I also in some ways like the Lassins and thier willingness to be "out there," but I have problems with them as the poster children for polyamory. My main issue is that they have several times put themselves forward in the media with their new life partners, often people they have only recently gotten together with. These relationships have not lasted.

I don't have a problem with them falling in love or having the intention of ongoing relationship, but the repeated publicity of brand new relationships as rock solid has turned me off.

May 11, 2009 2:34 AM  
Blogger Anita Wagner Illig said...

Rosephase, certainly it's still a free country and anyone who gets the chance can speak to the media about polyamory as they see it. That doesn't mean that they can't do more harm than good with the message they deliver.

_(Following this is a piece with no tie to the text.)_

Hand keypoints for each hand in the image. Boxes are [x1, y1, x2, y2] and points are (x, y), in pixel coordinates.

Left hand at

Choosing effective spokespeople who can speak about polyamory in ways that others can hear and understand is crucial to moving the poly movement forward. Accomplishing that, and all the benefits that come with awareness and tolerance, means crafting messages that avoid distracting the listener with mental images of seemingly-bizare, non-related practices so their mind will be as open to us as possible. It's about leveraging the messaging.

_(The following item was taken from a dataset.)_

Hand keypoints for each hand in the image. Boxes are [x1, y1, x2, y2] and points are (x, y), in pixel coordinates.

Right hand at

This is public relations 101. You can be assured that (as in this instance) certainly *someone* is going to be speaking for us, whether we are happy about that or not. Perhaps you might take a step back and look at this from a bigger picture perspective - then it might make more sense why good or at least neutral first impressions matter.

May 15, 2009 10:05 AM  
Anonymous Trace said...

I saw a lecture by Abby Ellin tonight in NYC, and had the opportunity to ask her about the prominence of the Lessins in the article and the reference to astral travel, as well as the comparison of V triads and bigamy. Abby apologized; turns out that Abby's editor was responsible for all these. Highlights Anita's point that we need to find speakers who won't confuse our message with things that are taken out of context, and also make those speakers very accessible to those creating the media pieces on us. Abby had 3 days to write the article, and grasped at any triads she could find; perhaps she didn't look that hard, but she said she would have loved to have known about some of the people and resources I mentioned. Her talk itself was overwhelmingly positive about polyamory, and well received by the crowd who was open minded but didn't otherwise know much about it.

July 19, 2009 9:08 PM  
Anonymous Sasha Lessin, Ph.D. said...

Evidentally Alan enjoys dissing that which differs from his own limited interests. But polys can have many, many diverse perspectives, including what Alan dismisses as New Age Woo Woo--a loving perspective that might mellow his vituperation, disparegement of what he fails to understand and ceaseless pandering to his organization

December 10, 2011 7:55 AM  
Anonymous Sasha Lessin, Ph.D. said...

Obviously you fear publishing my rebuttals to your rudeness. I dare you to publish my rebuttal comments.

December 10, 2011 7:57 AM  
Blogger Alan said...

Sasha, I don't know what rebuttal comments you mean. The two above are the only comments from you this post has received. If there's another you're welcome to try resending it here (4000 characters maximum), or if that doesn't work, email it to me (alan7388 AT gmail.com) and I'll put it up.